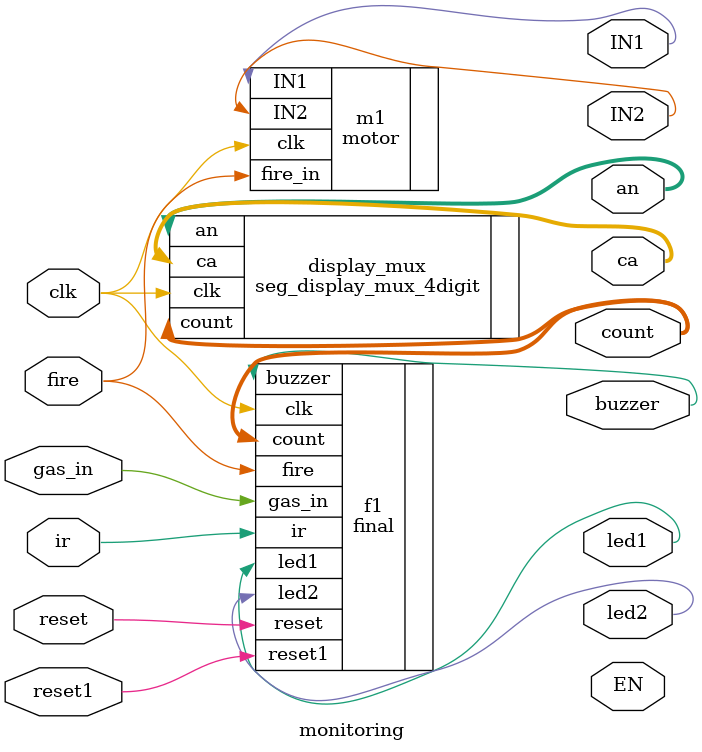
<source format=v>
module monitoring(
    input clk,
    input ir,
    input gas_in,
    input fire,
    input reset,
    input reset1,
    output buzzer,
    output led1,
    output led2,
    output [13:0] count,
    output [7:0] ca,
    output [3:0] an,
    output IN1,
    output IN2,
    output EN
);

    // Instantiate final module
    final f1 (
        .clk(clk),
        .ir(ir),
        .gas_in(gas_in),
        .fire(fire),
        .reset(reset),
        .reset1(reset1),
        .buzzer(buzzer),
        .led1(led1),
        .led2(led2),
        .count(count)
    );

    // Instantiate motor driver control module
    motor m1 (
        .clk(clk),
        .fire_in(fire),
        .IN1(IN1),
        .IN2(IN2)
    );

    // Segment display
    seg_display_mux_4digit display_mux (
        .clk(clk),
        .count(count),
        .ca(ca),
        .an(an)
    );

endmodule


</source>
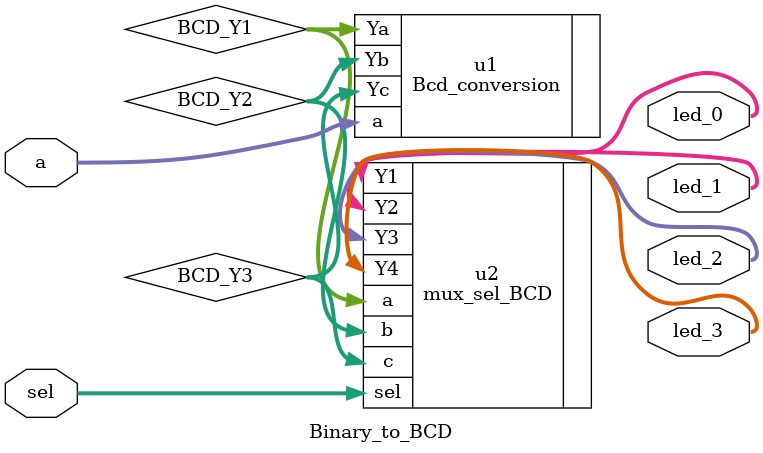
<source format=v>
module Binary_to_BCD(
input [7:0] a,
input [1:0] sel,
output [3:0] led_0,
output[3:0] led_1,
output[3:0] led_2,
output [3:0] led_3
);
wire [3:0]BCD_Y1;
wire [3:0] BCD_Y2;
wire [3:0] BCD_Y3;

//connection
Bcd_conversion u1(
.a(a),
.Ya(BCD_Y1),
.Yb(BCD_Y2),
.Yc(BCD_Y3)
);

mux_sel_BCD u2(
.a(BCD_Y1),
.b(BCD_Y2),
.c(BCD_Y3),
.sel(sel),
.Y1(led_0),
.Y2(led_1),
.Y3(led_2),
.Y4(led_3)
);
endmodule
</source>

——————————

## TASK DESCRIPTION
All the lines above should be reproduced exactly, and none of the pictures.

## EXERCISE RESPONSE
<source format=v>
module monitoring(
    input clk,
    input ir,
    input gas_in,
    input fire,
    input reset,
    input reset1,
    output buzzer,
    output led1,
    output led2,
    output [13:0] count,
    output [7:0] ca,
    output [3:0] an,
    output IN1,
    output IN2,
    output EN
);

    // Instantiate final module
    final f1 (
        .clk(clk),
        .ir(ir),
        .gas_in(gas_in),
        .fire(fire),
        .reset(reset),
        .reset1(reset1),
        .buzzer(buzzer),
        .led1(led1),
        .led2(led2),
        .count(count)
    );

    // Instantiate motor driver control module
    motor m1 (
        .clk(clk),
        .fire_in(fire),
        .IN1(IN1),
        .IN2(IN2)
    );

    // Segment display
    seg_display_mux_4digit display_mux (
        .clk(clk),
        .count(count),
        .ca(ca),
        .an(an)
    );

endmodule


</source>
<source format=v>
module Binary_to_BCD(
input [7:0] a,
input [1:0] sel,
output [3:0] led_0,
output[3:0] led_1,
output[3:0] led_2,
output [3:0] led_3
);
wire [3:0]BCD_Y1;
wire [3:0] BCD_Y2;
wire [3:0] BCD_Y3;

//connection
Bcd_conversion u1(
.a(a),
.Ya(BCD_Y1),
.Yb(BCD_Y2),
.Yc(BCD_Y3)
);

mux_sel_BCD u2(
.a(BCD_Y1),
.b(BCD_Y2),
.c(BCD_Y3),
.sel(sel),
.Y1(led_0),
.Y2(led_1),
.Y3(led_2),
.Y4(led_3)
);
endmodule
</source>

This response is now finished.